Directive >> Transcribe, with complete accuracy, all of the entries below except for the pictures.

=== Section Start ===

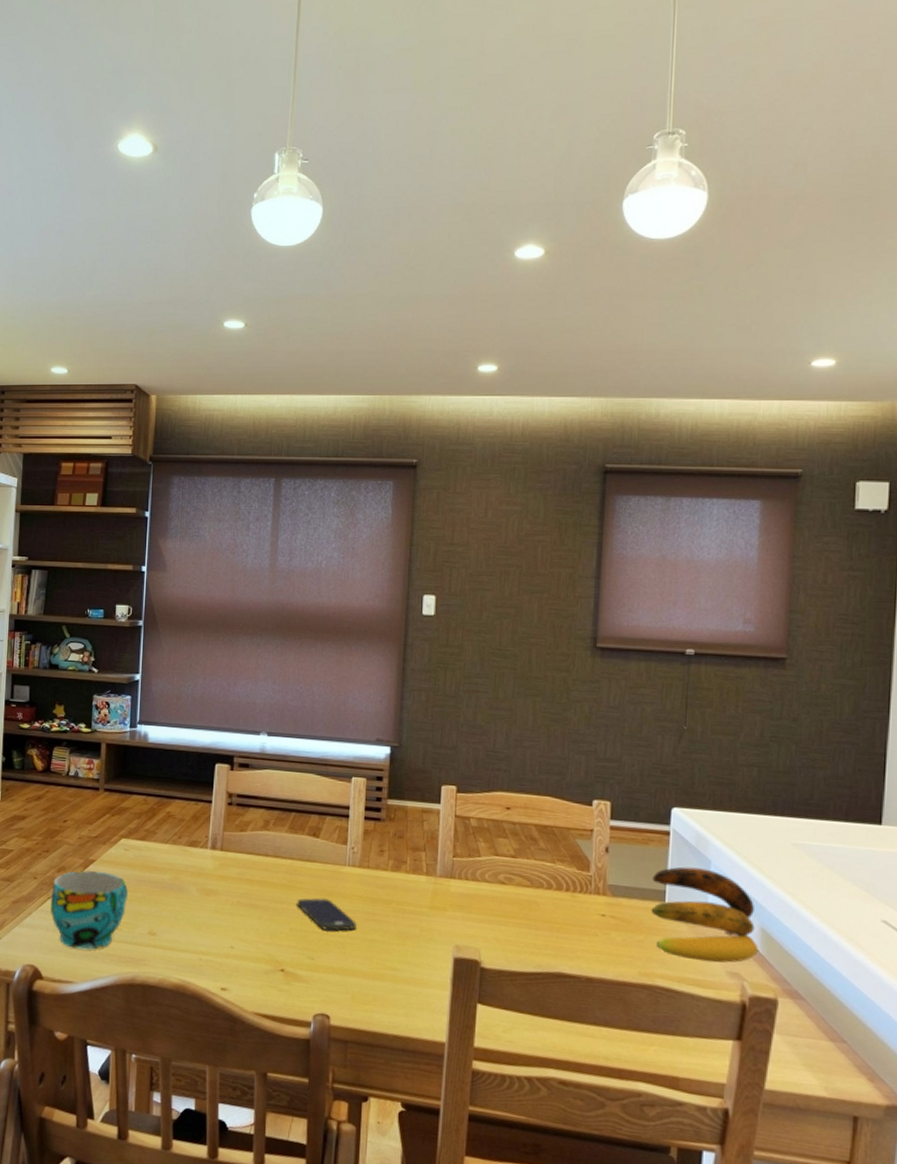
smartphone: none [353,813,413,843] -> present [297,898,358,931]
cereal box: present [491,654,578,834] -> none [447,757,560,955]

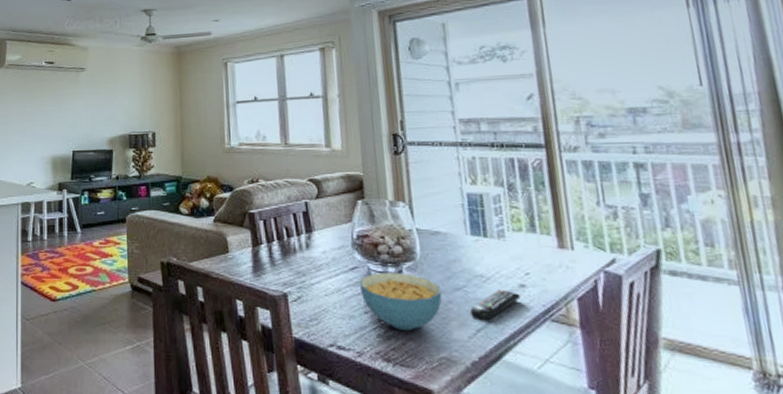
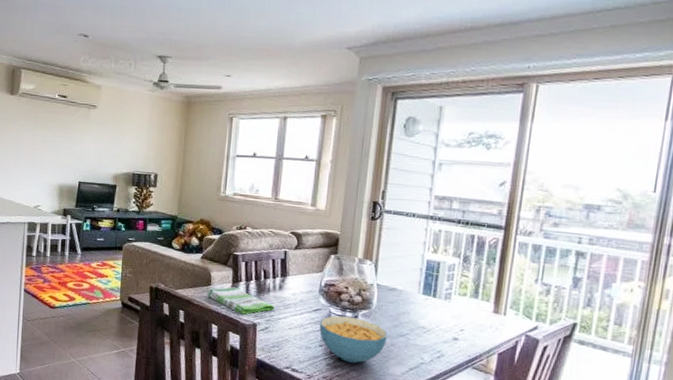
dish towel: none [226,250,305,284] -> present [208,286,275,315]
remote control: present [470,289,521,322] -> none [408,339,452,364]

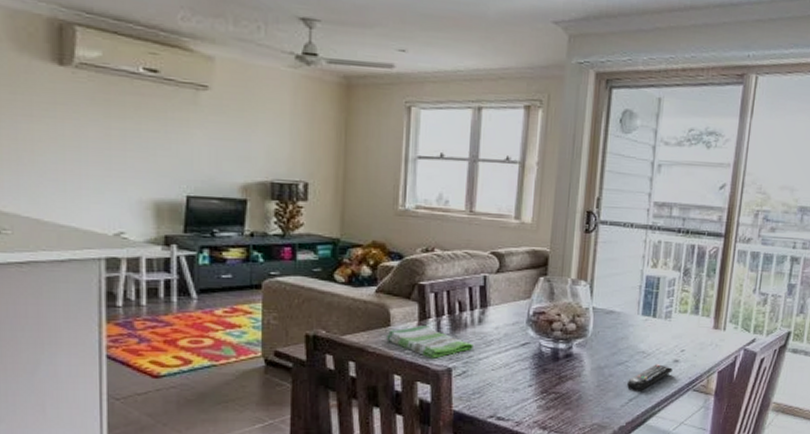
cereal bowl: present [319,315,388,364] -> none [528,347,605,402]
remote control: none [408,339,452,364] -> present [627,364,673,393]

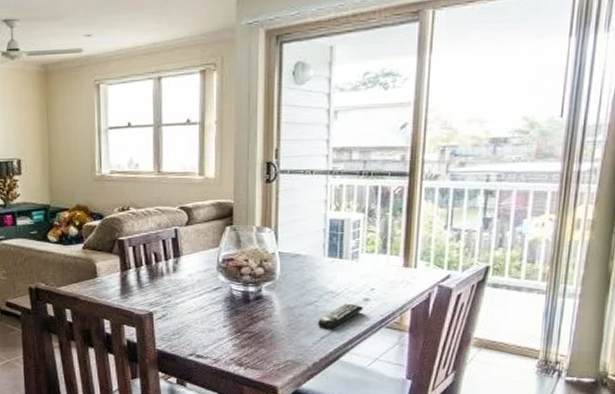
dish towel: present [386,324,473,359] -> none [95,275,170,304]

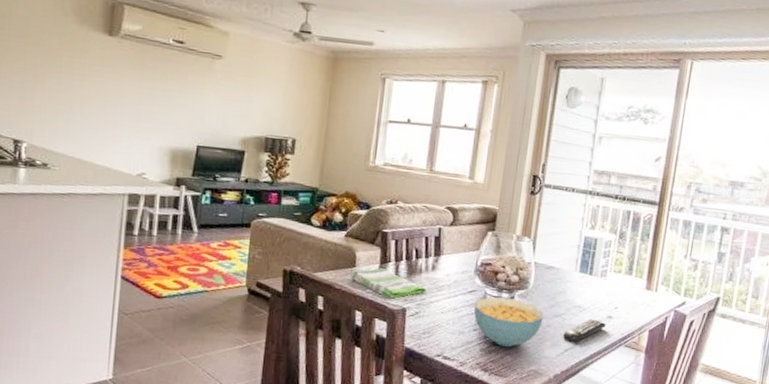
dish towel: none [95,275,170,304] -> present [351,267,426,299]
cereal bowl: none [221,290,295,341] -> present [474,297,544,348]

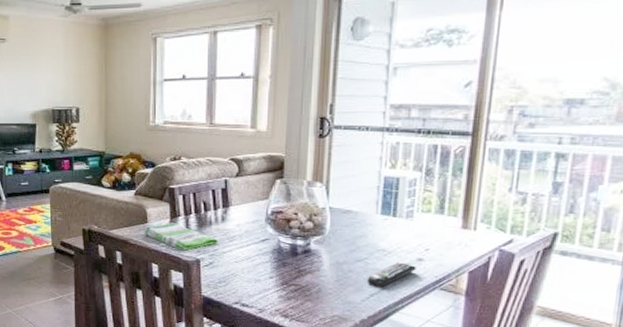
cereal bowl: present [474,297,544,348] -> none [268,244,344,294]

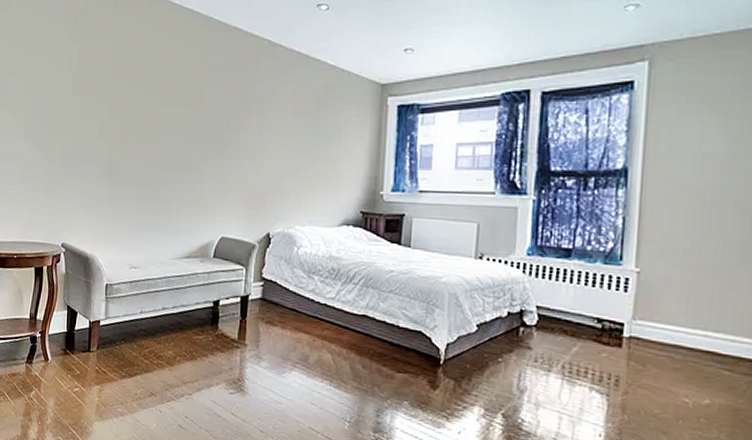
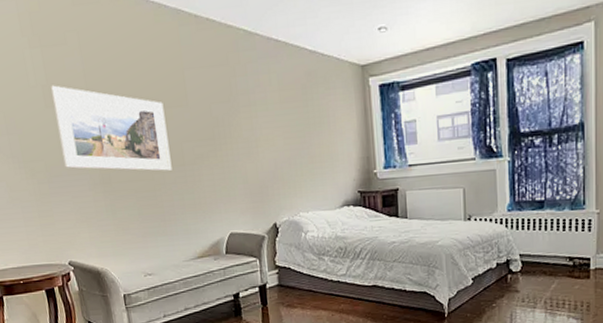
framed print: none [78,76,179,167] -> present [51,85,172,171]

=== Section End ===

Written response >>
smartphone: none [353,813,413,843] -> present [297,898,358,931]
cereal box: present [491,654,578,834] -> none [447,757,560,955]

dish towel: none [226,250,305,284] -> present [208,286,275,315]
remote control: present [470,289,521,322] -> none [408,339,452,364]

cereal bowl: present [319,315,388,364] -> none [528,347,605,402]
remote control: none [408,339,452,364] -> present [627,364,673,393]

dish towel: present [386,324,473,359] -> none [95,275,170,304]

dish towel: none [95,275,170,304] -> present [351,267,426,299]
cereal bowl: none [221,290,295,341] -> present [474,297,544,348]

cereal bowl: present [474,297,544,348] -> none [268,244,344,294]

framed print: none [78,76,179,167] -> present [51,85,172,171]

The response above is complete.